ANTIVC_120916_225
Existing comment:
Accomplices:
Freed and enslaved blacks, as well as sympathetic whites, assisted runaway slaves by offering refuge, advice and legal assistance. Accomplices risked ostracism, imprisonment and death. Fugitive slave laws required all citizens to report runaways to authorities. People who "enticed" slaves to escape and aided fugitives could receive years in prison.

Case Study:
Anyone suspected of enticing a slave to flee could be prosecuted. The story of Ann Matthews, a white woman from Baltimore City jailed for encouraging her neighbor's slave to escape, reveals the aggressiveness to Maryland's pro-slavery sentiments. Matthews received a ten-year prison sentence in 1848, even though Margaret, the slave she allegedly encouraged, never attempted to run away. Detractors in the community wrote to Governor Philip Francis Thomas that Matthews was "a perfect pest" and "a terror." However, the jury sympathized with Matthews, recommending that she be pardoned because she was "no abolitionist, or in any way hostile to the Institution of Slavery." Matthews was pardoned, but died three years later.

Case Study:
The fear of separation from friends and family was a common motivation to attempt an escape.

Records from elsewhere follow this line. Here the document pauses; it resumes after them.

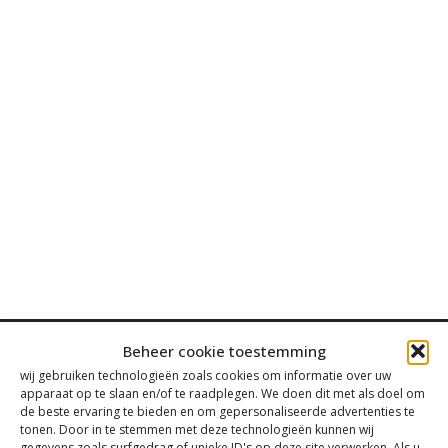
Beheer cookie toestemming
wij gebruiken technologieën zoals cookies om informatie over uw
apparaat op te slaan en/of te raadplegen. We doen dit met als doel om
de beste ervaring te bieden en om gepersonaliseerde advertenties te
Contact
tonen. Door in te stemmen met deze technologieën kunnen wij
gegevens zoals surfgedrag of unieke ID's op deze site verwerken. Als u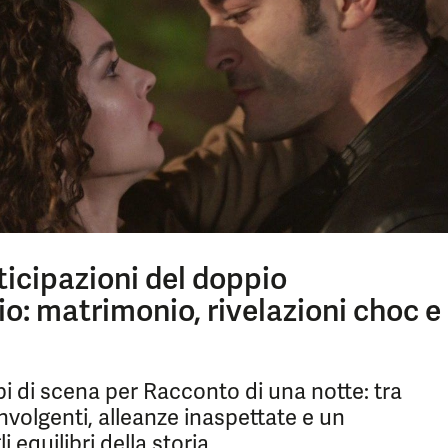
ticipazioni del doppio
: matrimonio, rivelazioni choc e
 di scena per Racconto di una notte: tra
onvolgenti, alleanze inaspettate e un
equilibri della storia.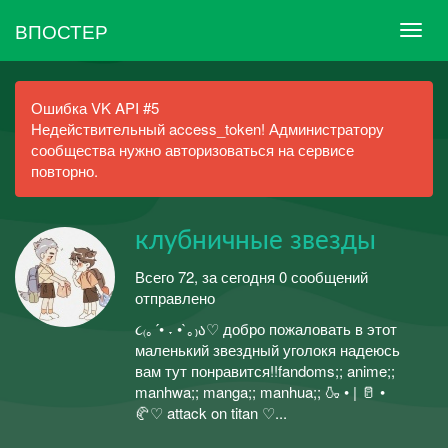
ВПОСТЕР
Ошибка VK API #5
Недействительный access_token! Администратору
сообщества нужно авторизоваться на сервисе
повторно.
клубничные звезды
Всего 72, за сегодня 0 сообщений
отправлено
૮₍｡´• ˕ •`｡₎ა♡ добро пожаловать в этот
маленький звездный уголокя надеюсь
вам тут понравится!!fandoms;; anime;;
manhwa;; manga;; manhua;; 🍶 • | 🥛 •
🥐♡ attack on titan ♡...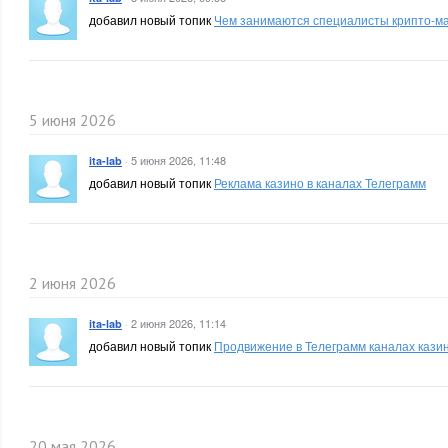
добавил новый топик
Чем занимаются специалисты крипто-ма
5 июня 2026
·
5 июня 2026, 11:48
ita-lab
добавил новый топик
Реклама казино в каналах Телеграмм
2 июня 2026
·
2 июня 2026, 11:14
ita-lab
добавил новый топик
Продвижение в Телеграмм каналах кази
20 мая 2026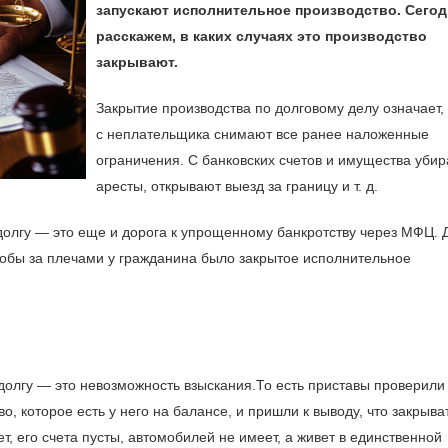
запускают исполнительное производство. Сегод
расскажем, в каких случаях это производство
закрывают.
Закрытие производства по долговому делу означает, 
с неплательщика снимают все ранее наложенные
ограничения. С банковских счетов и имущества уби
аресты, открывают выезд за границу и т. д.
долгу — это еще и дорога к упрощенному банкротству через МФЦ. 
обы за плечами у гражданина было закрытое исполнительное
долгу — это невозможность взыскания.То есть приставы проверили
, которое есть у него на балансе, и пришли к выводу, что закрыва
т, его счета пусты, автомобилей не имеет, а живет в единственной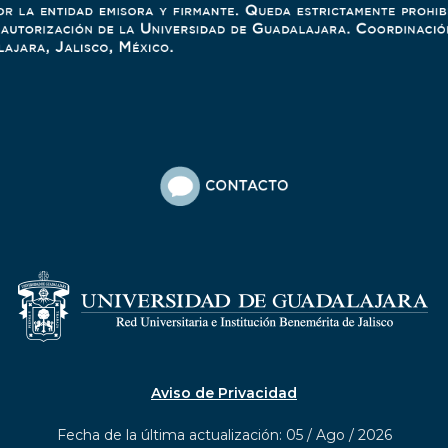
Aviso de Privacidad
Fecha de la última actualización: 05 / Ago / 2026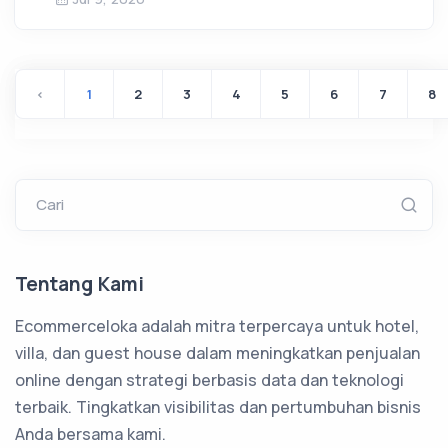
‹
1
2
3
4
5
6
7
8
Cari
Tentang Kami
Ecommerceloka adalah mitra terpercaya untuk hotel,
villa, dan guest house dalam meningkatkan penjualan
online dengan strategi berbasis data dan teknologi
terbaik. Tingkatkan visibilitas dan pertumbuhan bisnis
Anda bersama kami.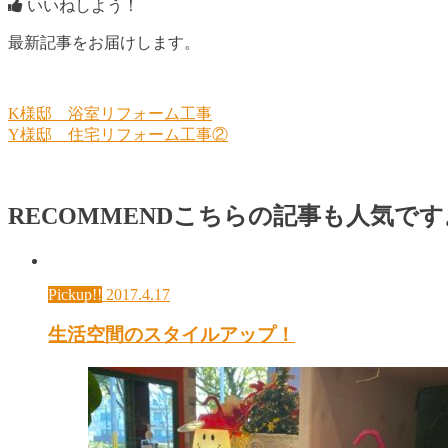
いいねしよう！
最新記事をお届けします。
K様邸 浴室リフォーム工事
Y様邸 住宅リフォーム工事②
RECOMMEND
こちらの記事も人気です
Pickup!!
2017.4.17
生活空間のスタイルアップ！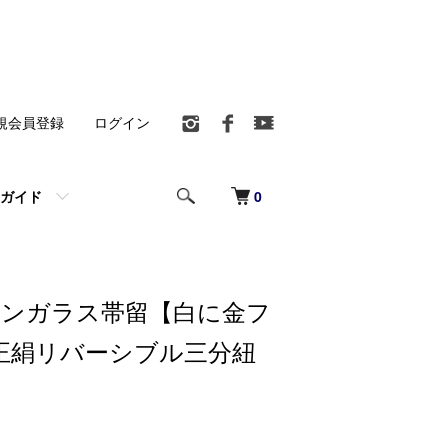
規会員登録
ログイン
0
ガイド
ンガラス帯留【白に金フ
正絹リバーシブル三分紐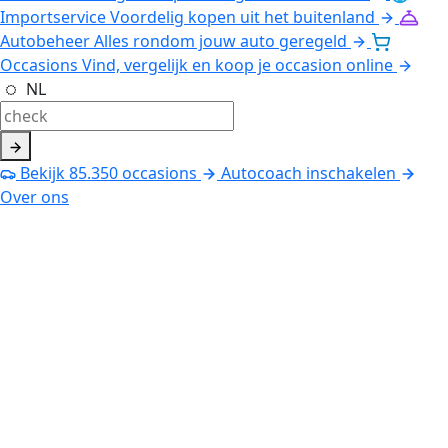
Importservice
Voordelig kopen uit het buitenland
Autobeheer
Alles rondom jouw auto geregeld
Occasions
Vind, vergelijk en koop je occasion online
NL
Bekijk
85.350
occasions
Autocoach inschakelen
Over ons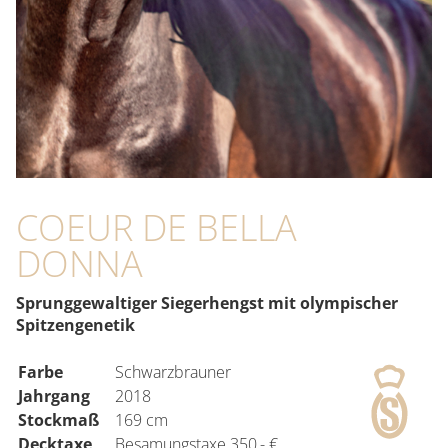
COEUR DE BELLA
DONNA
Sprunggewaltiger Siegerhengst mit olympischer
Spitzengenetik
Farbe
Schwarzbrauner
Jahrgang
2018
Stockmaß
169 cm
Decktaxe
Besamungstaxe 350,- €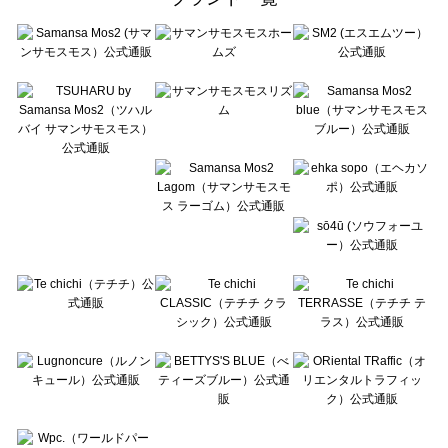
sō4ū（ソウフォーユー）の雑貨一覧
Te chichi（テチチ）の雑貨一覧
Te chichi CLASSIC（テチチ クラシック）の雑貨一覧
Te chichi TERRASSE（テチチ テラス）の雑貨一覧
Lugnoncure（ルノンキュール）の雑貨一覧
BETTY'S BLUE（べティーズブルー）の雑貨一覧
Wpc.（ワールドパーティー）の雑貨一覧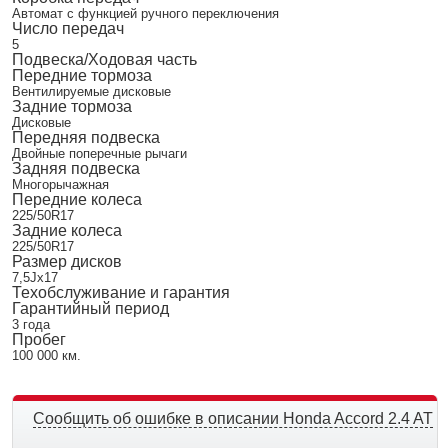
Автомат с функцией ручного переключения
Число передач
5
Подвеска/Ходовая часть
Передние тормоза
Вентилируемые дисковые
Задние тормоза
Дисковые
Передняя подвеска
Двойные поперечные рычаги
Задняя подвеска
Многорычажная
Передние колеса
225/50R17
Задние колеса
225/50R17
Размер дисков
7,5Jx17
Техобслуживание и гарантия
Гарантийный период
3 года
Пробег
100 000 км.
Сообщить об ошибке в описании Honda Accord 2.4 AT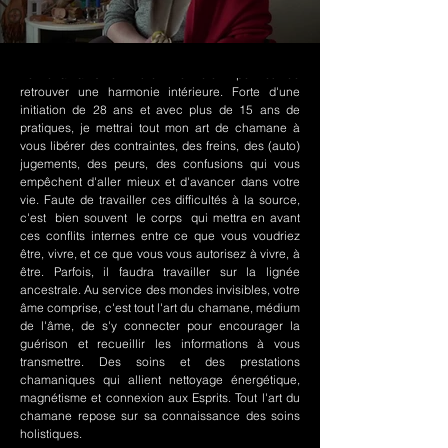
Le chamanisme Nord-Amérindien permet de
retrouver une harmonie intérieure. Forte d'une
initiation de 28 ans et avec plus de 15 ans de
pratiques, je mettrai tout mon art de chamane à
vous libérer des contraintes, des freins, des (auto)
jugements, des peurs, des confusions qui vous
empêchent d'aller mieux et d'avancer dans votre
vie. Faute de travailler ces difficultés à la source,
c'est bien souvent le corps qui mettra en avant
ces conflits internes entre ce que vous voudriez
être, vivre, et ce que vous vous autorisez à vivre, à
être. Parfois, il faudra travailler sur la lignée
ancestrale. Au service des mondes invisibles, votre
âme comprise, c'est tout l'art du chamane, médium
de l'âme, de s'y connecter pour encourager la
guérison et recueillir les informations à vous
transmettre. Des soins et des prestations
chamaniques qui allient nettoyage énergétique,
magnétisme et connexion aux Esprits. Tout l'art du
chamane repose sur sa connaissance des soins
holistiques.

Abraham Brogden, a free black, worked in Anne Arundel County near his enslaved wife, Cinderella. The Brogdens fled together in 1848, fearing the Cinderella would be sold to a distant master to settle her owner's debts. Their attempts failed and Abraham was sentenced to the Maryland Penitentiary, while Cinderella was sold outside Maryland. Sympathetic Annapolis residents wrote that Abraham's "crime was in endeavoring to set his wife at liberty." Sadly, Cinderella passed away before Abraham was pardoned in 1853.